(DIRECTIVES)
[A] In the excerpt on Rand's theory of concepts, reproduce the passage starting with "This means that" and going on through "handles such units.", replacing "perceptual concretes" with "sensory particulars".
[B] Extend the excerpt on Rand's theory of concepts by writing what follows its final sentence.

* start EXCERPT TO READ *

Note that she said, "treated epistemologically."

This means that there is a mental process going on that is not derived from perceptual concretes--which ultimately turn into units at a higher level of abstraction in her theory--but instead the mental process handles such units.

See the difference? The mental process is part of "the given" in man's nature (to use her term). The concept is going to get formed whether the abstract units it is derived from are valid or not.

Michael,

But isn't Rand's epistemological position that perception is at the basis of every concept formation? Yes, concept formation is a processof mental integration, but in order to form e. g. the concept "furniture" (to use the example that is in the 'Abstraction from Abstractions' section in ITOE you quoted from), one first has to have observed, in some form, perceptual concretes linguistically labeled as (or 'subsumed under the concept') tables, chairs, etc.

What Rand calls "concept" and "subdivisions", one could call "class" and "subclasses", or "category" and "subcategories".

Classifying and categorizing are mental processes as well.

The concept/class "furniture" has the subdivisions/subclasses "table", "chair", "bed". These subdivisions/subclasses can again be concepts/classes themselves: "table", and then be subdivided/subclassifed again in "dining table", "desk", etc.

The process of concept formation is a mental thing. Thus it is possible to make invalid concepts. Rand did a whole thing on the stolen concept fallacy and other forms of conceptual error. Even in ITOE (p. 49), take a look at the following quote (my bold):

The truth or falsehood of all of man's conclusions, inferences, thought and knowledge rests on the truth or falsehood of his definitions.

* end EXCERPT TO READ *
* start EXTRACTED RECORDS *

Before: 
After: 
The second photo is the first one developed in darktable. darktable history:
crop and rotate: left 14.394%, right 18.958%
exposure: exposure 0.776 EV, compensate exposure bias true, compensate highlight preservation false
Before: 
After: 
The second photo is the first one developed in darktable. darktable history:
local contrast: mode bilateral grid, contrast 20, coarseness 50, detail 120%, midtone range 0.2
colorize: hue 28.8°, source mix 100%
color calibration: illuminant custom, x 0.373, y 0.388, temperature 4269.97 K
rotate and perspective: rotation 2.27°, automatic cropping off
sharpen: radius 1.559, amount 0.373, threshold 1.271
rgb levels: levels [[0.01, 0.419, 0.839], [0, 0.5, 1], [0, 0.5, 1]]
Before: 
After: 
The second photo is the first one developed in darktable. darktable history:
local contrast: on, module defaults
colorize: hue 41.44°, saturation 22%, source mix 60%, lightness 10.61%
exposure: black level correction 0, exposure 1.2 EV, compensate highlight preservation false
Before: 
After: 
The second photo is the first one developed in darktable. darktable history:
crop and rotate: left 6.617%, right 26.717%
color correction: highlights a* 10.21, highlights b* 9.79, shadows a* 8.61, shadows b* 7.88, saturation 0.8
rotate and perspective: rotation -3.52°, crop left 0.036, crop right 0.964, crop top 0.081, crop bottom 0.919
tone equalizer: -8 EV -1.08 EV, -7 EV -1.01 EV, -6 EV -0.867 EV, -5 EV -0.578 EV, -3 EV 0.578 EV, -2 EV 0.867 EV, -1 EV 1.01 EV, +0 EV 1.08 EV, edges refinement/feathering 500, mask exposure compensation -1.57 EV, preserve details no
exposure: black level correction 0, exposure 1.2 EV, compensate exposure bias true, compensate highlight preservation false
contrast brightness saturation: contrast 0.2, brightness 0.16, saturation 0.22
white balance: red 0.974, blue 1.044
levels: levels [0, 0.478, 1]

* end EXTRACTED RECORDS *

(ANSWERS TO EACH TASK)
[A]
This means that there is a mental process going on that is not derived from sensory particulars--which ultimately turn into units at a higher level of abstraction in her theory--but instead the mental process handles such units.

[B]
(The above applies only to valid concepts. There are such things as invalid concepts, i.e., words that represent attempts to integrate errors, contradictions or false propositions, such as concepts originating in mysticism—or words without specific definitions, without referents, which can mean anything to anyone, such as modern "anti-concepts." Invalid concepts appear occasionally in men's languages, but are usually—though not necessarily—short-lived, since they lead to cognitive dead-ends. An invalid concept invalidates every proposition or process of thought in which it is used as a cognitive assertion.)

Per these principles, "God" qualifies as an "invalid concept".

Rand has a stylistic thing that I have a beef with. Often she uses the same term to mean 2 different things. In this case, one meaning for "concept" is simply a mental integration according to the process she describes. In another place, she uses the same word to mean only valid concepts. (And don't get me started about her "implicit concepts.")

She does this with art, too. And morality. And a few other terms. You have to get which meaning she means by looking at the context, and sometimes she does not make that easy.

I once outlined an article on this, but I haven't written it yet.

Imo Rand's inconsistent, often confusing use of terminology is an indicator that what she wrote was not (yet) a fully worked-out philosophy, that it was not (yet) a fully integrated system.

ITOE is a collection of a series of articles; maybe this also explains why the various parts often come across as disconnected.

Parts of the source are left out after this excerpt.